Texture synthesis is an image-generation technique commonly used to produce high-quality textures when rendering synthetic graphics. In this project we used multithreading with OpenMP in C++ to parallelize an algorithm called non-parametric sampling for texture synthesis.
Define texture as some visual pattern of an infinite 2D plane. Texture synthesis is the process of taking a finite fixed shape sample from a texture to generate other samples of a different dimension from the given texture. Potential graphic applications of texture synthesis include image de-noising, occlusion fill-in, image compression, etc.
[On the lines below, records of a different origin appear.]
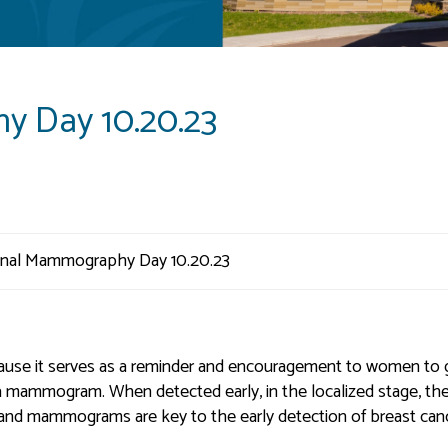
y Day 10.20.23
use it serves as a reminder and encouragement to women to 
a mammogram. When detected early, in the localized stage, th
%, and mammograms are key to the early detection of breast can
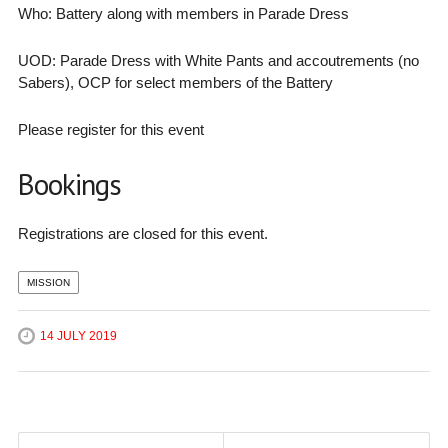
Who: Battery along with members in Parade Dress
UOD: Parade Dress with White Pants and accoutrements (no
Sabers), OCP for select members of the Battery
Please register for this event
Bookings
Registrations are closed for this event.
MISSION
14 JULY 2019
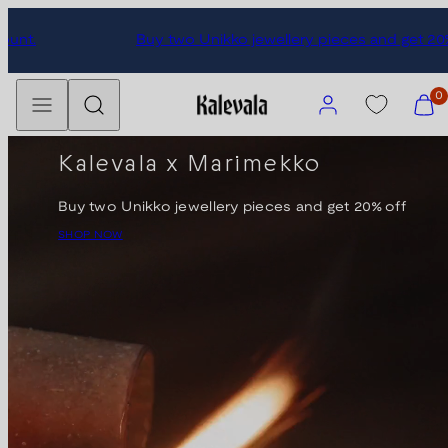
Skip
Subscribe to our newsletter and get 10% discount.
to
content
Menu
Search
Account
View
0
my
cart
Kalevala x Marimekko
(0)
Buy two Unikko jewellery pieces and get 20% off
SHOP NOW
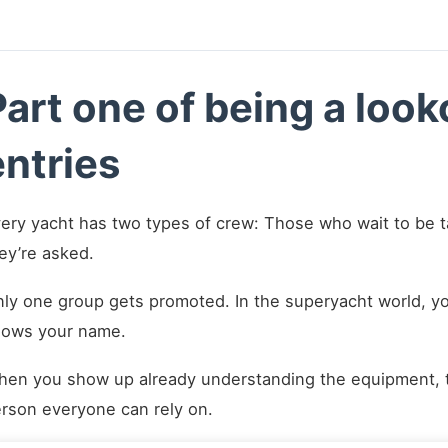
Part one of being a loo
entries
ery yacht has two types of crew: Those who wait to be 
ey’re asked.
ly one group gets promoted. In the superyacht world, you
ows your name.
en you show up already understanding the equipment, 
rson everyone can rely on.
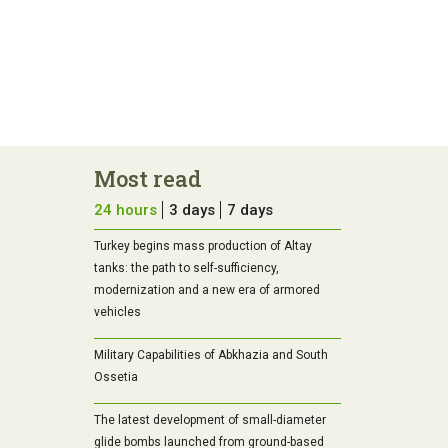
Most read
24 hours
3 days
7 days
Turkey begins mass production of Altay
tanks: the path to self-sufficiency,
modernization and a new era of armored
vehicles
Military Capabilities of Abkhazia and South
Ossetia
The latest development of small-diameter
glide bombs launched from ground-based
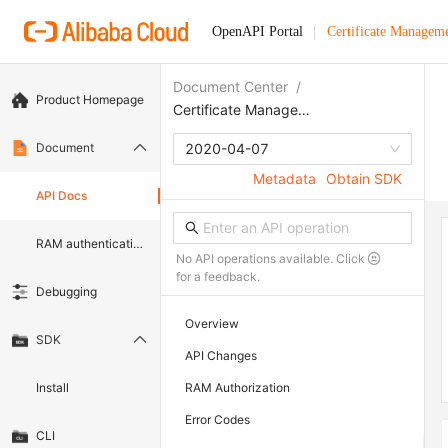
OpenAPI Portal
Certificate Manageme
Document Center
/
Product Homepage
Certificate Management Service (Original SSL Certificate)
Document
2020-04-07
Metadata
Obtain SDK
API Docs
RAM authentication document
No API operations available. Click
for a feedback.
Debugging
Overview
SDK
API Changes
Install
RAM Authorization
Error Codes
CLI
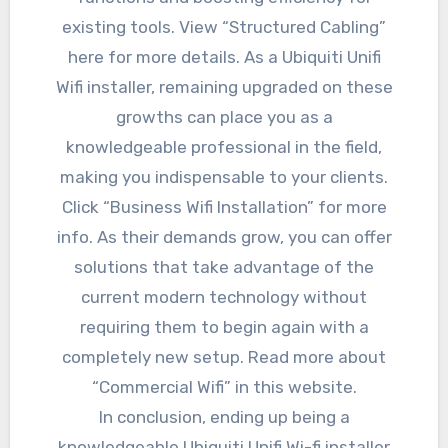
existing tools. View “Structured Cabling”
here for more details. As a Ubiquiti Unifi
Wifi installer, remaining upgraded on these
growths can place you as a
knowledgeable professional in the field,
making you indispensable to your clients.
Click “Business Wifi Installation” for more
info. As their demands grow, you can offer
solutions that take advantage of the
current modern technology without
requiring them to begin again with a
completely new setup. Read more about
“Commercial Wifi” in this website.
In conclusion, ending up being a
knowledgeable Ubiquiti Unifi Wi-fi installer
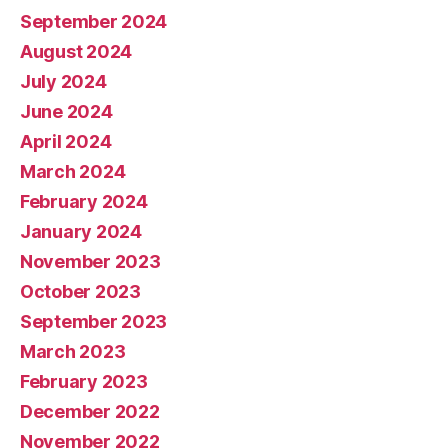
September 2024
August 2024
July 2024
June 2024
April 2024
March 2024
February 2024
January 2024
November 2023
October 2023
September 2023
March 2023
February 2023
December 2022
November 2022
Below are some examples of inputs and respective sample outputs of texture synthesis. The first row represents the input (a fixed n by n sample), the bottom rows are the output generated by the program.
Our parallel approach is based on the sequential algorithm proposed in the paper Texture Synthesis by Non-parametric Sampling by Alexei A. Efros and Thomas K. Leung of UC Berkeley.
We tried to mainly parallelize the function synthesize
with OpenMP, which supports multi-threaded, shared address space parallelism.
We first did benchmark experiments with the original serial implementation and timed different parts of the program. We observed that the performance bottleneck is computing the squared distance between the result window and all windows in the sample image.
Our key observation is that there’s no data dependency between the values between each sample window - computing the distance of the next [sample_window, result_window] pair does not depend on previously-generated values. Thus, we parallelize the for-loop to iterate through all sample windows.
To optimize the program performance, we applied the following techniques:
First, clone the repository:
git https://github.com/rosieswj/ParallelTextureSynthesis.git
Open local repository. Run make
under folder texturesyn. This will generate an executable texturesyn
capatible with the following commands:
./texturesyn -s SFILE -o OFILE -w WINDOW -r RADIUS [-t THD] [-I]
-s SFILE Sample file path
-o OFILE Output file path (no file extension required)
-w WINDOW Window size
-r RADIUS Output radius
-t THD Number of threads
-I Instrument simulation activities
-h Print this message
For example,
./texturesyn -s src/sample1.ttr -o out/sample1 -w 10 -r 100 -I -t 8
will run the program with 8 threads and generate an output image sample1_10_100.ppm
in ./out/ folder.
Run make clean
will clean up the executables as well as output images in ./out/.
Run make
under folder texturesynOriginSerial will generate an executable for the original serial implementaion adopted from here.
A detailed description of our benchmark experiments can be found in our final report. There are 3 versions of code we used to generate measurement in benchmark experiments.
Version | Description | Command |
---|---|---|
Seq_original | Original serial implementation | Run executable ./texturesynOrigin |
Seq_improved | Our improved serial implementation | Run executable ./texturesyn with t=1 |
Parallel | Parallel implementation with OpenMP | Run executable ./texturesyn with t=T, T = {2,4,8} |
Compared with the original sequential implementation, we were able to achieve an average of 27x speedup across different samples when running the parallel program with 8 threads.
Compared with our improved sequential implementation, we were able to achieve an average of 6.78x speedup across different samples when running the parallel program with 8 threads.